Depois de percorrer dezenas de locais em busca de atendimento médico para o irmão, Lorena contou que só conseguiu na Unidade de Pronto Atendimento (UPA), no Icuí-Guajará, em Ananindeua. “Ele que possui histórico de diabetes, hipertensão e cardiopatia, foi recusado em diversos hospitais, inclusive em instituições de referência”, apontou. “Assim que o médico nos orientou a ir até a UPA para verificar a gravidade da situação, liguei para o SAMU e chegamos lá, onde a médica nos atendeu muito bem, mas não tinha suporte para internação e tratamento para a doença. partimos, então para o Pronto-Socorro do Guamá, onde também fomos bem atendidos, mas não tinha maca para descer meu irmão da ambulância”, relatou.
De lá, a irmã lembra, o médico o encaminhou para o Hospital Santa Clara, mas o local não tinha suporte também. “Voltamos para o Guamá e conseguimos encaminhamento para o Hospital de Clínicas, mas como o problema que meu irmão apresentou no momento não era ligado ao coração, foi mandado embora”, detalhou Lorena Costa.
Após todas as negativas, a família de Adelino foi obrigada a pagar por um consulta no Hospital de Clínicas (HC) em Ananindeua, porque apesar de ter convênio com o SUS, segundo relatos de Lorena, há um limite de atendimentos públicos. No HC, o médico cardiovascular fez um laudo que mostrava a necessidade de fazer exames específicos, pois, os membros inferiores do paciente estão sem movimento. “Ele pediu que fizesse uma angiografia e uma revascularização, exames que são feitos no Beneficente Portuguesa”, descreveu.
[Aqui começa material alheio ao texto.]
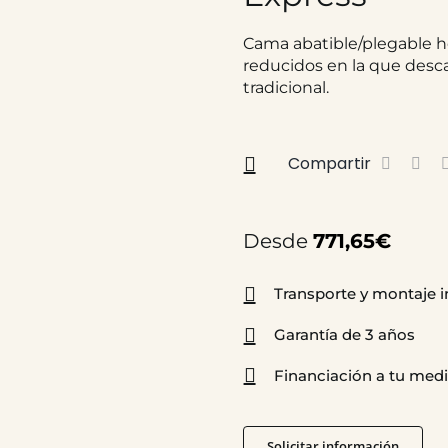
Cama abatible/plegable ho
reducidos en la que desc
tradicional.
Compartir
Desde
771,65
€
Transporte y montaje i
Garantía de 3 años
Financiación a tu med
Solicitar información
O paciente voltou para a UPA do Icuí, onde ele está internado há 15 dias.
Com o laudo médico em mãos, Lorena Costa acionou o Ministério Público do Estado para agilizar a liberação do leito para o paciente. Adelino Costa que sofreu de um Acidente Vascular Cerebral (AVC) há mais de um ano, não anda, não fala e está em estado cada vez mais critico, segundo a irmã. “Agora não sei como proceder porque eu e minha família não temos como arcar com as despesas de um tratamento particular, se fosse o caso”, lamentou Lorena Costa.
O DIÁRIO entrou em contato com a Secretaria de Saúde de Ananindeua (Sesau), mas até o fechamento da edição, não obteve resposta.